====== ИСХОДНЫЙ ОТРЫВОК
Аллан Джонс. 29 октября 1977 года, газета «Melody Maker» (Великобритания)
На обложку номера газеты «Melody Maker», в котором вышло это интервью, попала не только фотография Боуи, но и группы «The Clash», которая в ту неделю безуспешно пыталась принести свой вид сумбурного дворового рока в разоренный войной Белфаст. С тех пор как Боуи в последний раз согласился на интервью (он не занимался продвижением своего альбома «Low», вышедшего в январе 1977 года), декадентские себялюбивые поступки, вроде его призыва к новой порции фашизма в 1976 году, уже не были в почете в эпоху панка – возможно, именно поэтому он чувствовал себя обязанным отдать немалый кусок интервью отрицанию, что заявление его было сделано всерьез и что он когда-либо отдавал нацистский салют[27].
На самом деле Боуи был одним из тех сложившихся артистов, которым удалось избежать гнева новой волны: его беспрестанные эксперименты и отсутствие всякого интереса к беготне за легкими деньгами привели к тому, что он никогда не получал клеймо «продавшегося». Но даже несмотря на это, его заявление, что роль музыканта была для него не призванием, а удобным прикрытием, под которым скрывался художник в поисках нового медиума, возмутило немало фанатов рок-н-ролла.
Четверг пополудни вальсирует с грациозностью Фреда Астера на пенопластовых каблуках через крутящиеся двери отеля «Дорчестер», где его ждет достойный прием. Его нахальная разгульная самоуверенность враз растворяется в степенной атмосфере дома престарелых, которая разлита в воздухе, словно предчувствие старости. Многонациональный хор акцентов, объединяющий все семь континентов, звучит как неровный музыкальный фон к почти невидимой расторопности стремительных отрядов коридорных и портье, которые в своих щегольских зеленых мундирах смотрятся как взвод выхоленных горнистов какой-нибудь частной армии. Их энергичная обходительность тонко контрастирует с вымученными, напряженными услугами дворецких постарше, которые, ковыляя словно на пуантах поперек заставленного кадками с зеленью зала, доставляют нетерпеливым клиентам серебряные подносы с чаем, напоминая больных артритом канатоходцев, неуверенной походкой выходящих из буйного потока стремительных вод Ниагары.
Четверг пополудни гадает, где ему найти Европейца.
============
_ОПИСАНИЕ ЗАДАНИЯ:_
Допишите следующую часть отрывка об интервью Боуи газете «Melody Maker», начиная сразу после его последней фразы. Записи не имеют отношения к отрывку об интервью Боуи.
====== ЗАПИСИ ДАННЫХ
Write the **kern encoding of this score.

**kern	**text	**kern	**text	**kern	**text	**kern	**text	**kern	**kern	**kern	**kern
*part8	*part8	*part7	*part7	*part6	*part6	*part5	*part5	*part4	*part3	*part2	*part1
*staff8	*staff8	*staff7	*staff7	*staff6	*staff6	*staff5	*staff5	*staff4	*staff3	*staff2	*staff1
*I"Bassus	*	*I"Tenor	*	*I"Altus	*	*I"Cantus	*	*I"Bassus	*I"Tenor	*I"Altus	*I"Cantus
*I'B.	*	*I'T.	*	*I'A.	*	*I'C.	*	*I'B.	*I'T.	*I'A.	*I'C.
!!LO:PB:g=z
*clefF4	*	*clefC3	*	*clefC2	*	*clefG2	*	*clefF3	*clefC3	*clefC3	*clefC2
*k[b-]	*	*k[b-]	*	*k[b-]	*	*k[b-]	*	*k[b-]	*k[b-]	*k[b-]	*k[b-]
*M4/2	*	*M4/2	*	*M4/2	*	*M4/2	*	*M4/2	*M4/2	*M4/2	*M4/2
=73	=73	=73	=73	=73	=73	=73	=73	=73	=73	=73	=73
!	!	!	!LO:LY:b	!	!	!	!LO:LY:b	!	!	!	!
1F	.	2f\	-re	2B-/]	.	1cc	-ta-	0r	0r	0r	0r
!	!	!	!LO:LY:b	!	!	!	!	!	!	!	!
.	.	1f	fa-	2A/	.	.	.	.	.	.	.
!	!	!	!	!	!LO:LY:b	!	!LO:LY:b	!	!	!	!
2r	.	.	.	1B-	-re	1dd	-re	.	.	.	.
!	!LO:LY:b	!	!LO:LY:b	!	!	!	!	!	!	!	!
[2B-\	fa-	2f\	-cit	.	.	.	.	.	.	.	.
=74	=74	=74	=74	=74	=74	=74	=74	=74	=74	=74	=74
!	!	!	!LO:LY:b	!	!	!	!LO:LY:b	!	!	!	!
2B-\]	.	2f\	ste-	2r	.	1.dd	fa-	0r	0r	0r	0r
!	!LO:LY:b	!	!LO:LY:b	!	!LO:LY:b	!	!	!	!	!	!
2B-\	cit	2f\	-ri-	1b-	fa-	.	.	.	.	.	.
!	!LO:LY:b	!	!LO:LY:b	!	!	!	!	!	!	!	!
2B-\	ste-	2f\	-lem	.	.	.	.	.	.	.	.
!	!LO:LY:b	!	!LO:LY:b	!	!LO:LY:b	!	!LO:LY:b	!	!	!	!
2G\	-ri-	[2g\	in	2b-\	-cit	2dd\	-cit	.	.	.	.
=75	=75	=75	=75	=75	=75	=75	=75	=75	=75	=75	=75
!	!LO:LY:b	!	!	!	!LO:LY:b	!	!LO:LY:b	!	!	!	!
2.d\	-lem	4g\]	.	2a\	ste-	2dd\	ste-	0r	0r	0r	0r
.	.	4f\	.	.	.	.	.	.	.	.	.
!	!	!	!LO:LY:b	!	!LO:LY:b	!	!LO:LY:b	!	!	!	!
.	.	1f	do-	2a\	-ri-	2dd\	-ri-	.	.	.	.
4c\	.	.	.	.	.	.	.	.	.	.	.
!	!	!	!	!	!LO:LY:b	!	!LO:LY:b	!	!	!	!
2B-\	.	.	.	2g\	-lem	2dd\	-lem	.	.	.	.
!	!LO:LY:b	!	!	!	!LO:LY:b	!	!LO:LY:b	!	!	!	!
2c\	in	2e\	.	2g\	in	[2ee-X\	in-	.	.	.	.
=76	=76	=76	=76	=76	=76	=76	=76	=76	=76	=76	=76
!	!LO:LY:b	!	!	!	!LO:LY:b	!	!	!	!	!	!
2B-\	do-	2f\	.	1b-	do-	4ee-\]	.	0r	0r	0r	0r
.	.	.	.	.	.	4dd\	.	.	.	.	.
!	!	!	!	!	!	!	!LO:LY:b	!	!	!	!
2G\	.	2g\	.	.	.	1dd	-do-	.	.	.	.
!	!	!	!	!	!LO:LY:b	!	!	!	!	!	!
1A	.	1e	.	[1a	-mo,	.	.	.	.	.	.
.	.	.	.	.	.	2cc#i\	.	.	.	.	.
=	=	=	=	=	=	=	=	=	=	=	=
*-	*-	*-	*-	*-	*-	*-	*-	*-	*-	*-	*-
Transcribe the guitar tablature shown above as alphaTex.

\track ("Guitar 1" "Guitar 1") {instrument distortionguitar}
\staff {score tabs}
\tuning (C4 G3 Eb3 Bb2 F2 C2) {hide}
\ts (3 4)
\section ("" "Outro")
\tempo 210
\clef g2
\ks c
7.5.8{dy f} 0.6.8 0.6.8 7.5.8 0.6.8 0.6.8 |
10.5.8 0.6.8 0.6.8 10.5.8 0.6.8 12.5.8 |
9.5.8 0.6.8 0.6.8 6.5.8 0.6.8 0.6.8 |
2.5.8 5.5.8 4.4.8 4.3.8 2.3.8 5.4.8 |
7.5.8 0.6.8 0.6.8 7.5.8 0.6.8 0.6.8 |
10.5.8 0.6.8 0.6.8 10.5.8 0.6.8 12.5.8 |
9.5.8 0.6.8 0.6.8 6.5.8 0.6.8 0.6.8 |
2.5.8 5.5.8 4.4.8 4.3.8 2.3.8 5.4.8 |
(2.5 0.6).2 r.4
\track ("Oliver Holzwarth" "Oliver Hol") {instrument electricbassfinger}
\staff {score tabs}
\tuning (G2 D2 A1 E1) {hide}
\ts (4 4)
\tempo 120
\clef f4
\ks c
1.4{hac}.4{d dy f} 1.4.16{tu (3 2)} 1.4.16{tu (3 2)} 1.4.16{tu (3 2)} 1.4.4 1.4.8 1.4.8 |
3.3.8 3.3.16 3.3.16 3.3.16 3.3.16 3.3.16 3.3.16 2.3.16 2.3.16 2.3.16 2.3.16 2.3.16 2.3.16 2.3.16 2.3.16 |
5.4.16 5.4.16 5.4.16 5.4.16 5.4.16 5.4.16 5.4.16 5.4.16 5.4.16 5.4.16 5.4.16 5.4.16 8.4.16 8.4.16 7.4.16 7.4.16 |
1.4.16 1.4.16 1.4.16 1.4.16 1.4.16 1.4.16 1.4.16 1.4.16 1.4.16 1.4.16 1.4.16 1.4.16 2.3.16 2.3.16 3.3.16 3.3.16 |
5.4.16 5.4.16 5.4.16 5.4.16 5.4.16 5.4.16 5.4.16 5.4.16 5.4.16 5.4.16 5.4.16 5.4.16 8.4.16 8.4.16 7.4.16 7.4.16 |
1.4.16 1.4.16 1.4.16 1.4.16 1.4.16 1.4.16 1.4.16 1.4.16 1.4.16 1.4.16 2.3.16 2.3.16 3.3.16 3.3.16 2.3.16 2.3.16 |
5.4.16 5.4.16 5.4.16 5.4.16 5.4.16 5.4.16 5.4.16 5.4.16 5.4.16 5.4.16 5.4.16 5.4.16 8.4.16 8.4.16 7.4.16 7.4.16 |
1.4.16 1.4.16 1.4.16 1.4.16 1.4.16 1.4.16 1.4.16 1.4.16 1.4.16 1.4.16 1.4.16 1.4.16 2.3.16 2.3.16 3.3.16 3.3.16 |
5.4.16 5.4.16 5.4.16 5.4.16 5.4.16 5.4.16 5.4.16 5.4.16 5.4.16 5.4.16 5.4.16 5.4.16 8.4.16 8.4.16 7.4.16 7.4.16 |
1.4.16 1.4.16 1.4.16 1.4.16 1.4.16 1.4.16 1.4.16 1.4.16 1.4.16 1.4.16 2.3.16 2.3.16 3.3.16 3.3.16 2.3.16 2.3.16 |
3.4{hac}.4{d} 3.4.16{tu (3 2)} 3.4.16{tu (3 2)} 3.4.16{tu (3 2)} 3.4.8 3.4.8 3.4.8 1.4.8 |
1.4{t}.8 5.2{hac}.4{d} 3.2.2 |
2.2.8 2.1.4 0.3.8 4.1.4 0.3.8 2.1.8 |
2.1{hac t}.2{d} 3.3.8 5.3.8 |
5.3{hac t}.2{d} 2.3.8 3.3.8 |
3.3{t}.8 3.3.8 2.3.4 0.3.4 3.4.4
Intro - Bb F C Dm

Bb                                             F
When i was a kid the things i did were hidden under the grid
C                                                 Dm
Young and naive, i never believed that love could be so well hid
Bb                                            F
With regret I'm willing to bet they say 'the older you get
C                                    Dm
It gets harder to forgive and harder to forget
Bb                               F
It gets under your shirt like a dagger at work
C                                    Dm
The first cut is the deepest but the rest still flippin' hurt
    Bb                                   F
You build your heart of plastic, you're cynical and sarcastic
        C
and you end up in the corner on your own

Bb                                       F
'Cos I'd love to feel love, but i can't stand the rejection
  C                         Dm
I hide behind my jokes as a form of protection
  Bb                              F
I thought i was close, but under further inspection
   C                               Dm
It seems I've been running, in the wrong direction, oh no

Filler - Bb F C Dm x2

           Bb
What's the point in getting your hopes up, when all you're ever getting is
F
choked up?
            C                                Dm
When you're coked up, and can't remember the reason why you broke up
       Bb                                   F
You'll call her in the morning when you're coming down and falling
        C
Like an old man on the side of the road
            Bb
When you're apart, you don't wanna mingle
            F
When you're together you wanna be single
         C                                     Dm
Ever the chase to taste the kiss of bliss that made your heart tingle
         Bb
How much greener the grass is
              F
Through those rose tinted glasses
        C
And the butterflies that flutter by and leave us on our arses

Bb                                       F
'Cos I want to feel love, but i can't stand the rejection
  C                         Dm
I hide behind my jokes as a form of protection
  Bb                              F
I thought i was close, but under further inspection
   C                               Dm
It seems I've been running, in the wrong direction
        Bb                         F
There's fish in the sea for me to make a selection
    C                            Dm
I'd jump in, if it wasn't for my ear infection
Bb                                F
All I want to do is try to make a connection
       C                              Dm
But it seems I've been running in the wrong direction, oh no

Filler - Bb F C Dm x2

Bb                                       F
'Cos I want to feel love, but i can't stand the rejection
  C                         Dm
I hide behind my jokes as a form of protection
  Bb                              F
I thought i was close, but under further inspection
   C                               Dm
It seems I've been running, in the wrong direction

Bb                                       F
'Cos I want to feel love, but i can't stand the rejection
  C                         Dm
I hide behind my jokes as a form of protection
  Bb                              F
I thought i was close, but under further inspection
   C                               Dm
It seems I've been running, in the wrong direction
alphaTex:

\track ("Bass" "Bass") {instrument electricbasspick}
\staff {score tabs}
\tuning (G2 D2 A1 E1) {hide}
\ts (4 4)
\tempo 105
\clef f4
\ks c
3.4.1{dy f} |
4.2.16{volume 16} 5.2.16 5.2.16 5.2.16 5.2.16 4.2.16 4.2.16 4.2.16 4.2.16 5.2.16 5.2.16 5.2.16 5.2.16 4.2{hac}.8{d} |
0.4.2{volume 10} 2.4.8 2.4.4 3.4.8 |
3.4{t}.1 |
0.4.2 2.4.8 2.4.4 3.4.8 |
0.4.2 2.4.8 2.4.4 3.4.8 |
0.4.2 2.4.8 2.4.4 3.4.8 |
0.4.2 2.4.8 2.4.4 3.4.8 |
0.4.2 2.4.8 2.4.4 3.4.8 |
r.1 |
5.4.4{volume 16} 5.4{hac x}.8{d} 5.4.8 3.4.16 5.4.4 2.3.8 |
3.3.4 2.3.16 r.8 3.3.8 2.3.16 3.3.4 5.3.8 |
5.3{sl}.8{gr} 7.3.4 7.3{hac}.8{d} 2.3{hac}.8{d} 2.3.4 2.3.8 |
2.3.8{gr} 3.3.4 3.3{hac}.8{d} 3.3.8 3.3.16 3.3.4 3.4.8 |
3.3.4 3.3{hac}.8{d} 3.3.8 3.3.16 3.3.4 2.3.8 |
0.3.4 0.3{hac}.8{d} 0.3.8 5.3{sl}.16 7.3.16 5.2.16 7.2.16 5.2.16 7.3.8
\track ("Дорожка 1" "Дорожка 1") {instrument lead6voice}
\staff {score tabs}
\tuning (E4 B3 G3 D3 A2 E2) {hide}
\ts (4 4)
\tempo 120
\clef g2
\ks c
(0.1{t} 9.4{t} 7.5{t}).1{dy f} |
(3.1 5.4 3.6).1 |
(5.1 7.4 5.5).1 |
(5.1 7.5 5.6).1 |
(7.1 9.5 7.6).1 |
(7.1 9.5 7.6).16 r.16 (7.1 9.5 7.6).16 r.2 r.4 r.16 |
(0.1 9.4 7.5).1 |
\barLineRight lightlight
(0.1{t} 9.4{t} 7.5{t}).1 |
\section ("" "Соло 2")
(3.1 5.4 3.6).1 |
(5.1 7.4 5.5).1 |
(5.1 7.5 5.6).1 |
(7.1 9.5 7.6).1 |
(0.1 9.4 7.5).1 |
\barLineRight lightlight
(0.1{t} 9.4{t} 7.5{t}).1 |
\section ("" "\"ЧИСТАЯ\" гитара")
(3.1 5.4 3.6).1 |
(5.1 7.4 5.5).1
============
_РЕШЁННОЕ УПРАЖНЕНИЕ:_
Руки Дэвида Боуи порхают перед его лицом, как будто он описывает слепцу какой-то неопределимый абстрактный узор или даже пытается наколдовать из воздуха танцующую чечетку голубку шоу-бизнеса. У него нервная и быстрая улыбка. Тонкие губы ненадолго приоткрывают ряд маленьких острых зубов. Его смех напоминает короткий лающий разряд электричества – и в то же время он заразителен. Его речь стремительна, но не нетерпелива. Его акцент сменяется с чистого кокни, как у майклкейновского Гарри Палмера[28] к гладким театральным модуляциям и четкому произношению актера из провинциального театра, дерзко, но талантливо передразнивающего старшего патриарха сцены. Он вежлив до такой забавной степени, что, будьте уверены, никто не устоит перед его обаянием.
Дэвид Боуи находится в Лондоне по единственной причине – продает свой новый альбом. И он даже не пытается придумать оправдание, почему его общение с прессой так до обидного кратко.
«Единственная причина, по которой я решил дать эти интервью, – признает он, – это чтобы выразить мою веру в свой альбом. Альбомы «Heroes» и «Low» были встречены с некоторым недоумением. Этого, конечно, стоило ожидать. Но я совсем не рекламировал «Low», поэтому многие подумали, что у меня сердце к нему не лежало. Поэтому в этот раз я решил вложить все в продвижение нового альбома. Видите ли, я верю в последние два альбома больше, чем во все, что я когда-либо делал. Я хочу сказать, что оглядываюсь на большую часть моей ранней работы, и, хотя я довольно много в ней ценю, по-настоящему мне почти ничего не нравится.
Я не думаю, что эти альбомы вообще могут по-настоящему нравиться.
В «Low» и в особенности в новом альбоме гораздо больше сердца и чувства. И если я смогу убедить в этом людей, то я готов торчать в этой комнате до конца конвейерной ленты вопросов, на которые я буду отвечать как смогу».
Вот вам мнение. Последние два альбома Дэвида Боуи, записанные в Берлине совместно с Брайаном Ино, – одни из самых смелых, заметных и увлекательных пластинок, которые когда-либо сваливались на головы слушателей рока. Предсказуемо противоречивые, эти альбомы сочетают теории и техники современной электронной музыки с текстами, в которых Боуи отказывается от традиционных форм нарратива в погоне за новым музыкальным словарем, который отражал бы пессимизм и отчаяние, воцарившиеся в современном обществе.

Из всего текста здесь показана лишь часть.